Die juristische Presseschau vom 21. Juni 2012: Menschenwürde für Flüchtlinge – Gribkowskys Geständnis – Plagiate mit Methode

21.06.2012

Menschenwürde für 220 Euro? Das BVerfG prüft die Leistungen für Asylbewerber. Die Kommentatoren gehen davon aus, dass diese verfassungswidrig sind. Außerdem in der Presseschau: überraschendes Geständnis im Formel-1-Prozess, wenig überraschende Freispruch-Aufhebung im Brechmittelfall und eine böse Überraschung für die Autoren eines Buches zum juristischen Arbeiten.

Leistungen für Asylbewerber: Das Bundesverfassungsgericht hat sich auf Vorlage des Landessozialgerichts NRW mit dem Asylbewerberleistungsgesetz befasst. Die Richter müssen entscheiden, ob die Leistungen für Asylsuchende, die deutlich unter den Hartz-IV-Sätzen liegen, mit der Menschenwürde vereinbar sind. Von der mündlichen Verhandlung berichten die FAZ (Reinhard Müller) und die taz (Christian Rath).
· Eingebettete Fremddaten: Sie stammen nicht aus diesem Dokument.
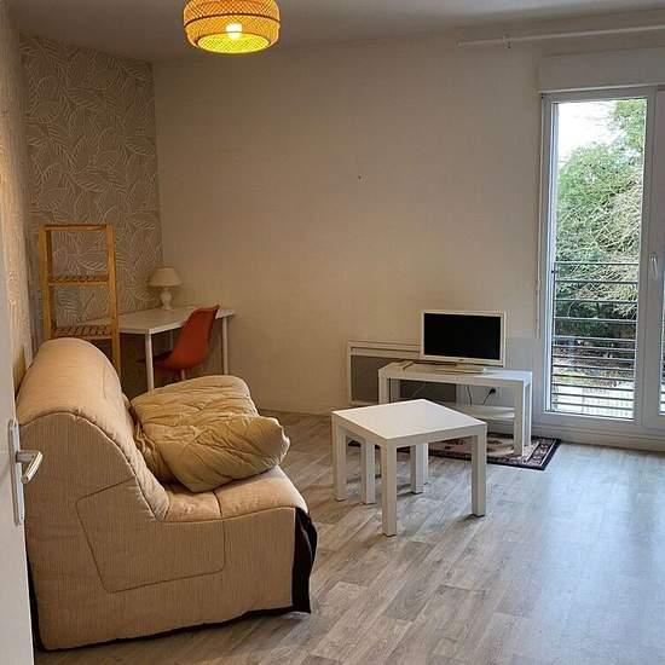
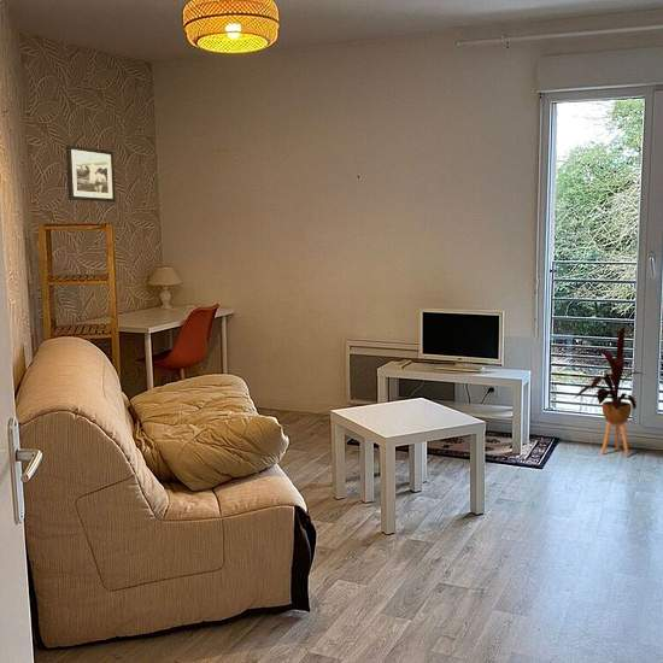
+ picture frame [65,143,117,204]
+ house plant [574,327,645,457]
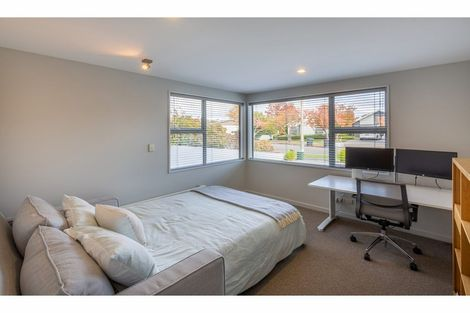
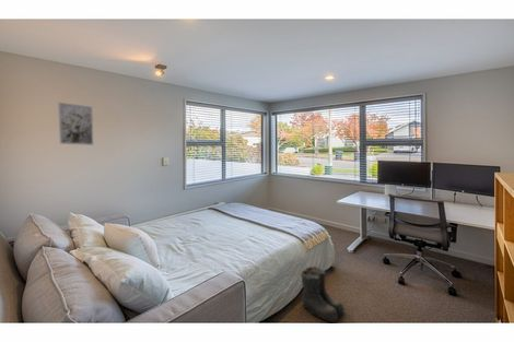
+ boots [300,266,346,323]
+ wall art [57,102,94,146]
Die SZ (Wolfgang Janisch) rechnet mit einem baldigen Urteil und erklärt, es lasse sich "leicht vorhersagen, was geschehen wird". Das Verfassungsgericht werde wie beim Hartz-IV-Urteil von 2010 "dem Gesetzgeber diktieren, wie er das menschenwürdige Existenzminimum für Asylbewerber zu ermitteln hat.
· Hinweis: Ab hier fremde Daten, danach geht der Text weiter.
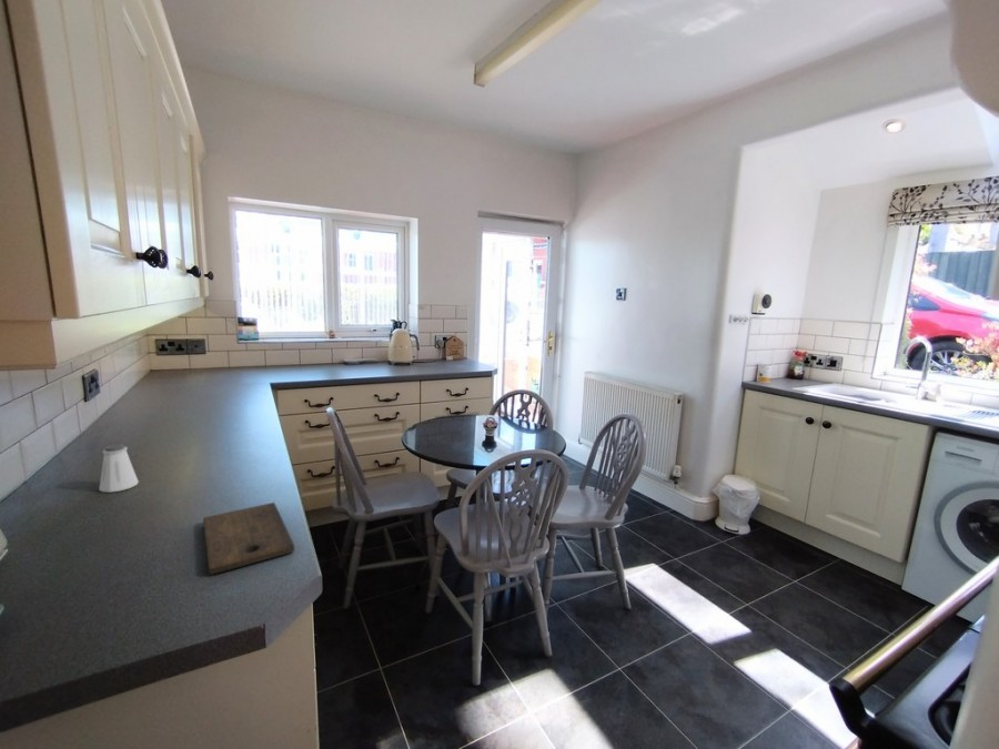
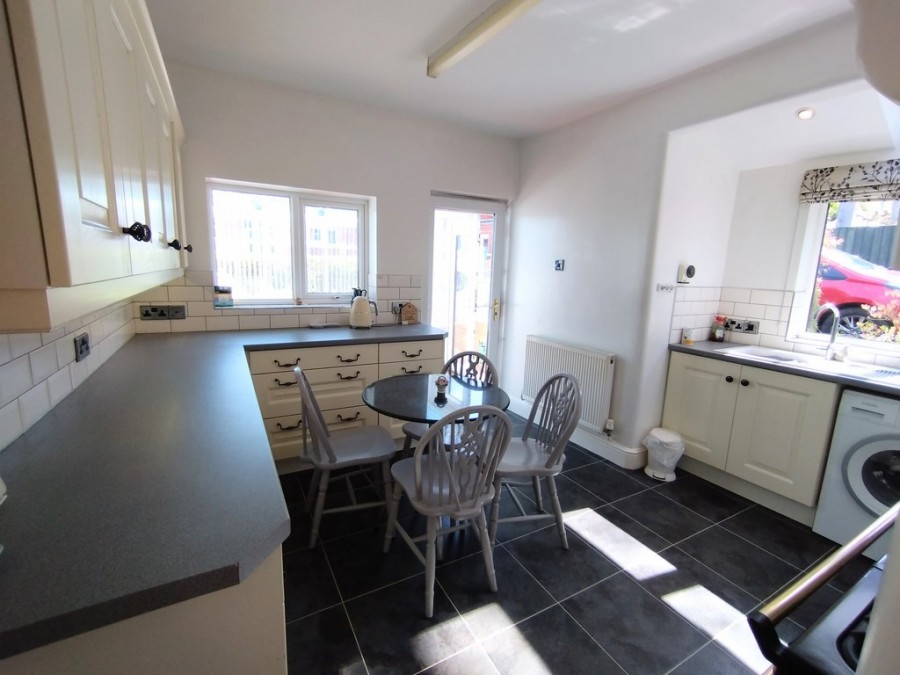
- cutting board [202,502,295,576]
- saltshaker [98,443,140,494]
In einem gesonderten Kommentar kritisiert Janisch (SZ) die "bemerkenswerte" Position der Bundesregierung. "Zwar gesteht sie die Menschenwürde – was sonst – allen Menschen zu." Bei Asylbewerbern sei sie aber "deutlich billiger" zu haben. Auch Daniel Bax (taz) hält das Gesetz für verfassungswidrig: "Da die Menschenwürde nicht nur für Deutsche gilt, kann es eigentlich zu gar keinem anderen Urteil kommen, denn zum Leben reicht dieses kümmerliche Handgeld kaum aus."

Stephan Hebel (FR) schlägt den Bogen zur europäischen Flüchtlingspolitik und zur Finanzkrise. Hier verspiele Europa "den Anspruch auf Freiheit und gleiche Rechte für alle".
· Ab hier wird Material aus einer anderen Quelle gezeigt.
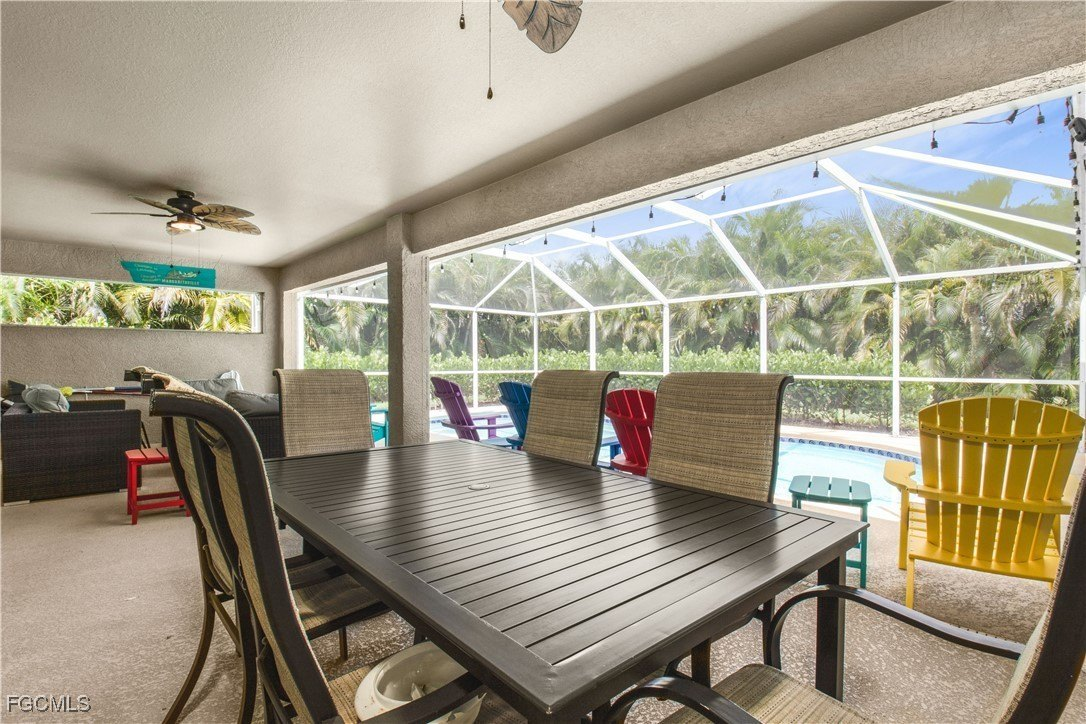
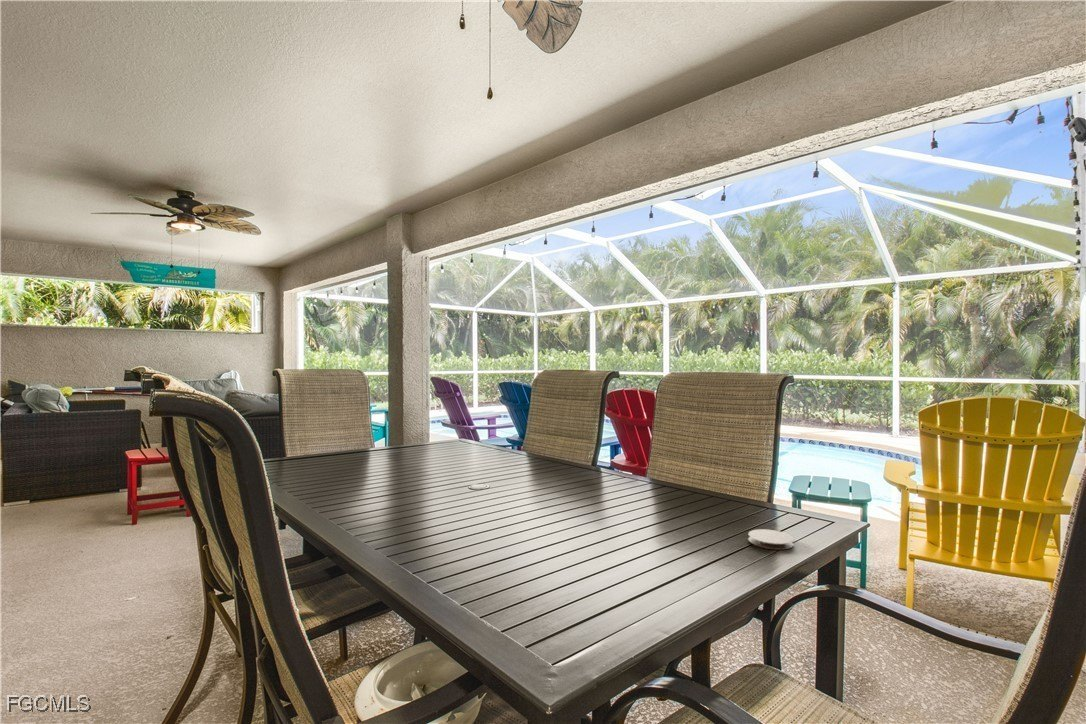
+ coaster [747,528,794,551]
Weitere Themen – Rechtspolitik

Leistungsschutzrecht: Thomas Stadler (internet-law.de) reagiert mit eigenen Antworten auf den Frage-Antwort-Katalog des Bundesverbandes Deutscher Zeitungsverleger (BDZV) zum Leistungsschutzrecht. Anders als der BDZV ist er der Ansicht, dass das geplante Leistungsschutzrecht die Informationsfreiheit einschränkt. Zudem bestehe keine Gesetzeslücke.

Weitere Themen - Justiz

Gribkowskys Geständnis: Im Formel-1-Prozess vor dem Landgericht München hat der frühere Vorstand der Bayern LB, Gerhard Gribkowsky, überraschend ein Geständnis abgelegt. Er gab zu, 44 Millionen Dollar von Formel-1-Chef Bernie Ecclestone erhalten zu haben. Das berichten unter anderem die SZ (Klaus Ott/Nicolas Richter) und spiegel.de (Cornelia Knust). Wie die FTD (Titus Kroder/Guido Warlimont) berichtet, drohe nun Ecclestone eine Anklage wegen Korruption.

Joachim Jahn (FAZ) kommentiert, die Untersuchungshaft und die drohende Haftstrafe für Gribkowsky, hätten "den Glauben der Bürger an die Gerechtigkeit der Justiz" gestärkt.

BVerfG zu Bundestagsrechten: Christian Geyer analysiert im Feuilleton der FAZ ausführlich das Urteil des Bundesverfassungsgerichts zu den Informationsrechten des Bundestages bezüglich des Euro-Rettungsschirms ESM. Das sei auch eine Kritik am Regierungsstil der Kanzlerin: "Politischer Zeitdruck ist auch in Zeiten der europäischen Staatsschuldenkrise kein Argument, die Demokratie auszuhebeln."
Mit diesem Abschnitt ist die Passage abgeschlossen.